**Passage for review**
——
In April 2017, a Macedonian investor leased the brewery for the annual price of €900,000. Svetozar Janevski, owner of the company M6 EDEN SRB which leased the factory, and who also owns the Tikveš vinery and the Skopsko beer brewery (both in North Macedonia), announced that the old brewery would be operational for the next two to three years until the new brewery is built in another location. He announced negotiations with the government to reach an agreement on the new location. The new investor claimed that he was not interested in just taking the highly valuable land on an excellent location, but that he wanted to revitalize the beer production. However, in early 2019 the city announced a new urban regulatory plan for the area where the brewery is, envisioning the conversion of the land from "economic" to "commercial". On 1 July 2019, Janevski broke the lease, claiming the "concept" of BIP has no future. In 2017, the brewery had a total loss of 51.5 million dinars (€435,000). The Ministry of Economy stated that the brewery would not be shut down; instead, the state made a public offer for a new lease. The process failed as no one made an offer by 15 July 2019, but production continued under the bankruptcy manager.

By this time part of the complex became dilapidated and was taken out of use, reducing the factory's capacity. The lagums had not been inspected in a long time while the terrain of the complex is prone to mass wasting. In 2009, a partial supporting wall was built to prevent the soil from moving while the unbuilt part of the complex became covered in overgrowth. In November 2019 the city published the detailed regulatory plan for the area, the work of urbanists Radmila Grubišić and Milica Andrejić. It anticipates the complete demolition of the entire complex and construction of the commercial neighborhood with hotels, business offices and malls. The only surviving part of the former complex will again be Vajfert's Villa, which was placed under preliminary protection. Minimal beer production in some of the new areas may be preserved for tourism purposes.
——
(Data extracted from a collection)

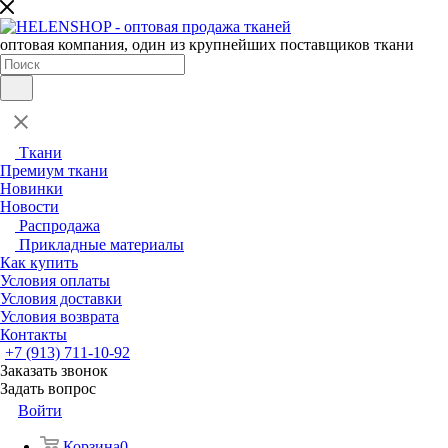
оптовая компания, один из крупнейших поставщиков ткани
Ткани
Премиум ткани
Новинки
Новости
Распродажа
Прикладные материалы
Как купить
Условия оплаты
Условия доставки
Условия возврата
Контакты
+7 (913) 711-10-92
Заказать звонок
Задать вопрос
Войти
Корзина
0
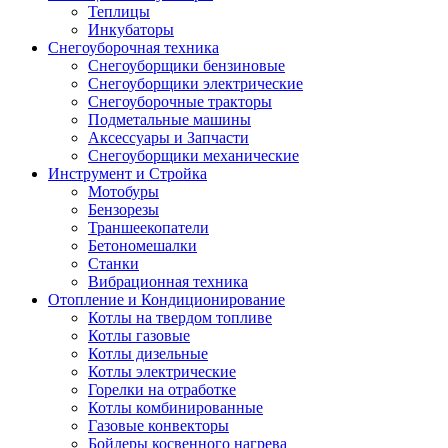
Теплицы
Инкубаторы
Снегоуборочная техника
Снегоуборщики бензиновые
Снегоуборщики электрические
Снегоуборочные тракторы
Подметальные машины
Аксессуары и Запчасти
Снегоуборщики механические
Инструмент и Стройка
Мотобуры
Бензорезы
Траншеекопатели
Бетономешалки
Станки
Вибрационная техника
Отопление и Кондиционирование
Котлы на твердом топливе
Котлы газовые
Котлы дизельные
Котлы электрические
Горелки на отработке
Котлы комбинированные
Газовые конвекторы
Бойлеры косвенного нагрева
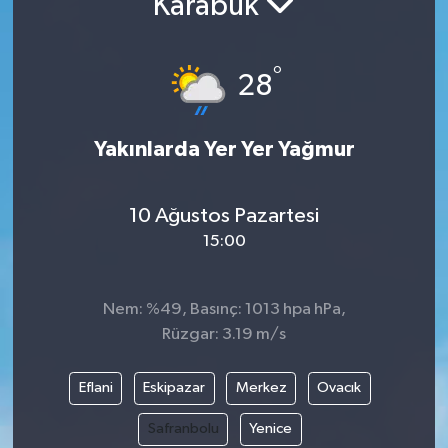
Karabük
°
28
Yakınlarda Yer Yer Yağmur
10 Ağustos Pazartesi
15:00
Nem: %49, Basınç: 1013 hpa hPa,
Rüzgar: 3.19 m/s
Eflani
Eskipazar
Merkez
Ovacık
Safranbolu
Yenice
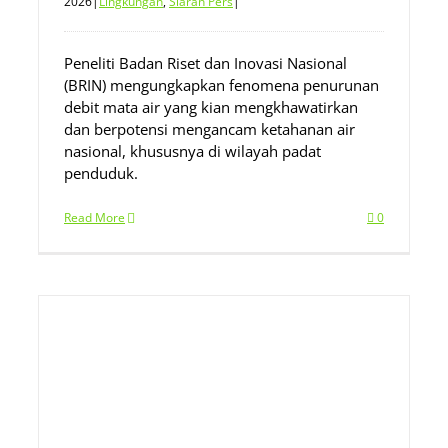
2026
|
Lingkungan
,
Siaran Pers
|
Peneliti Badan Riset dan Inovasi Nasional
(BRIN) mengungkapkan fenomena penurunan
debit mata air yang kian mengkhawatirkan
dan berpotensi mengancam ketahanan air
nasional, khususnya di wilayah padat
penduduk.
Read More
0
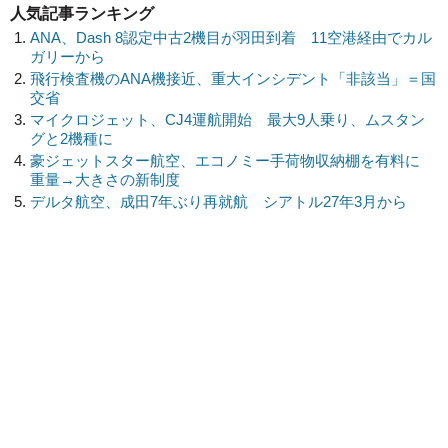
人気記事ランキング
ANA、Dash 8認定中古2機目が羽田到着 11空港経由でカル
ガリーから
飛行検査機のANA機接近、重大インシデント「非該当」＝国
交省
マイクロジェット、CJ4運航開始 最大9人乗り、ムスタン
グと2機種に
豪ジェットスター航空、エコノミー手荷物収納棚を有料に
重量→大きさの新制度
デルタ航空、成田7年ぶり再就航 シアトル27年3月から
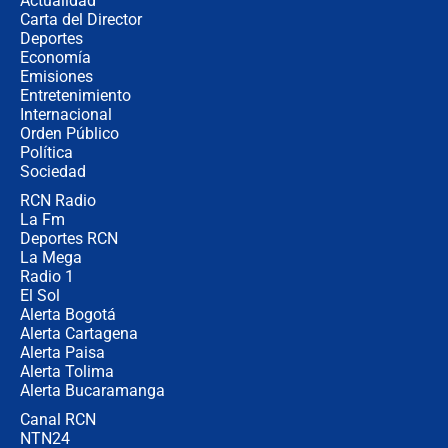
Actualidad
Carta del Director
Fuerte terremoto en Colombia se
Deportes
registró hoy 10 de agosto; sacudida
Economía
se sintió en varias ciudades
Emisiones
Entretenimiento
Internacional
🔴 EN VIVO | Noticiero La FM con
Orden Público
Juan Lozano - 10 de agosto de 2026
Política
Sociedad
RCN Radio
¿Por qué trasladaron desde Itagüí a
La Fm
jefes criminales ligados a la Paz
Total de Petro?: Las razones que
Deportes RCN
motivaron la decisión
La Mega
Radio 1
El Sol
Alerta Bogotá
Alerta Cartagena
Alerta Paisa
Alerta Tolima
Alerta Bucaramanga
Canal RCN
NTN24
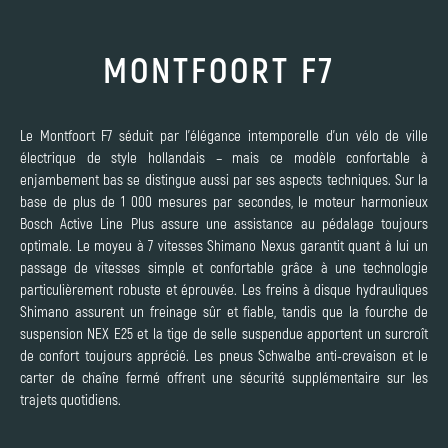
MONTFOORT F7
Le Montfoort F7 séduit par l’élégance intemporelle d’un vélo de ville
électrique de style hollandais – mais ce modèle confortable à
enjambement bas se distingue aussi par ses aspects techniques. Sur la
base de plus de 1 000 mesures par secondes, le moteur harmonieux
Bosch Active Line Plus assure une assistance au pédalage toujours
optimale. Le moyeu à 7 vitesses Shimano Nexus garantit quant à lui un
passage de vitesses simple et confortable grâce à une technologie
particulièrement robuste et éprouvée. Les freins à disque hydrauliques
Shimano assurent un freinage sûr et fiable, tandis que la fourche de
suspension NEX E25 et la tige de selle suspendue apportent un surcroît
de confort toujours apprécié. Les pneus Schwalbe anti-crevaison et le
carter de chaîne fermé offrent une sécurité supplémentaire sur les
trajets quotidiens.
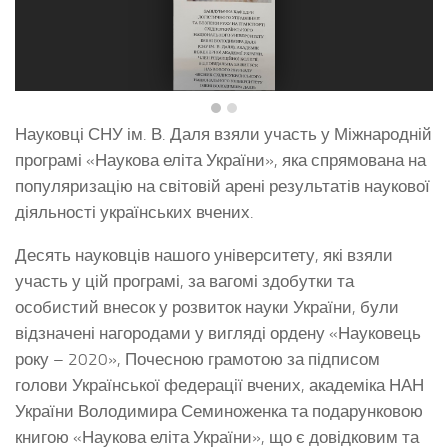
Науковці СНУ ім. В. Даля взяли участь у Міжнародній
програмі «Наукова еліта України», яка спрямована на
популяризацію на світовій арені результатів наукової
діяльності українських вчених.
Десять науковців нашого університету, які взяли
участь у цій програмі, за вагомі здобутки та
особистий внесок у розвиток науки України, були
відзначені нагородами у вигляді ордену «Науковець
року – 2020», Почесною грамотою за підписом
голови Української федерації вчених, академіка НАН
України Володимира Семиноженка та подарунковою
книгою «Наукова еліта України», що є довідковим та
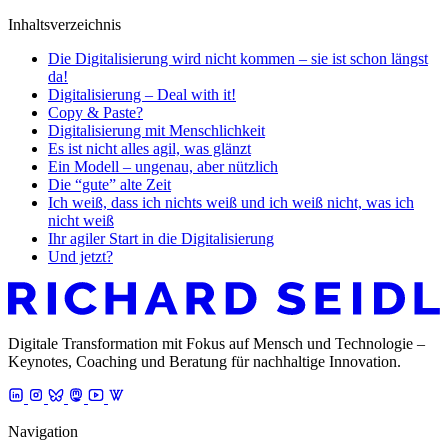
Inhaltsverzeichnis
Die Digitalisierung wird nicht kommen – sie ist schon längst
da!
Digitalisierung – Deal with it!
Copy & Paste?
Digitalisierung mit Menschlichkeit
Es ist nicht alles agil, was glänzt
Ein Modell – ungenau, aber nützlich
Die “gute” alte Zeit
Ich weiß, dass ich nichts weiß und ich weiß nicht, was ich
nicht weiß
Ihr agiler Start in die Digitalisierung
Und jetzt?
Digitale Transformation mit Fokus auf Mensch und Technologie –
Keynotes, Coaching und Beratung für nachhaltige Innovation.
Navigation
——
**Tasks to perform**
#1 In the brewery text, what kinds of buildings does the November 2019 regulatory plan foresee for the new commercial neighborhood?
#2 According to the brewery text, what annual price did the Macedonian investor pay to lease the brewery in April 2017?
#3 Carry the brewery text on from its last sentence.
This material stands apart from the brewery text.

**Your written answers**
#1 Hotels, business offices, and malls.

#2 €900,000.

#3
One of the pre-war inheritors, the Veljković family, threatened to sue the state because the factory was not returned to them in the process of restitution. In February 2020, director of the Restitution Agency, Strahinja Sekulić, said that they decided not to return the factory as natural restitution, but instead to financially compensate the shareholders (including the Veljkovićs), as the brewery was a joint-stock company when nationalized.

On 14 March 2020, an ammonia leakage was reported from the brewery. White ammonia smoke covered the area, and 18 people were hospitalized.

=== Selling and future ===

In July 2021, the brewery was offered for sale once more, for an estimated worth of 4.17 billion dinars, or €35.5 million. Offered assets include the factory complex at Mostar (26,700 m2), a juice factory, the brewery in Čačak, commercial offices in Obrenovac, Kosovska Mitrovica and Alibunar, a retail store in Kragujevac, and an apartment in Budva, Montenegro. In August 2021 the company was sold to the only bidder, a consortium consisting of DL Holding from Hamburg, Germany, and the Serbian company Auto Čačak, for half of the originally offered price (2.09 billion dinars or €17.8 million). The new owners announced that the brewery complex at Mostar will be turned into the "most modern business park in Europe", while the rest of the company "will be further developed".

The sale sparked further controversies. Members of the Veljković family continued to claim that the restitution process was not finished and that company was sold illegally. Bogdan Veljković described the entire sale process as "criminal, lawless, corruption", claiming the entire worth of BIP was €300 million. Small shareholders were also dissatisfied, especially with the low price, claiming the company's bankruptcy was forced. Investment expert Mahmut Bušatlija said that the sale was probably done for the sake of building the shopping mall on the brewery location. The company Auto Čačak also participated in many other deals with the state, selling or leasing thousands of passenger vehicles to state organs and companies, including the police (over 700 cars) and the city of Belgrade.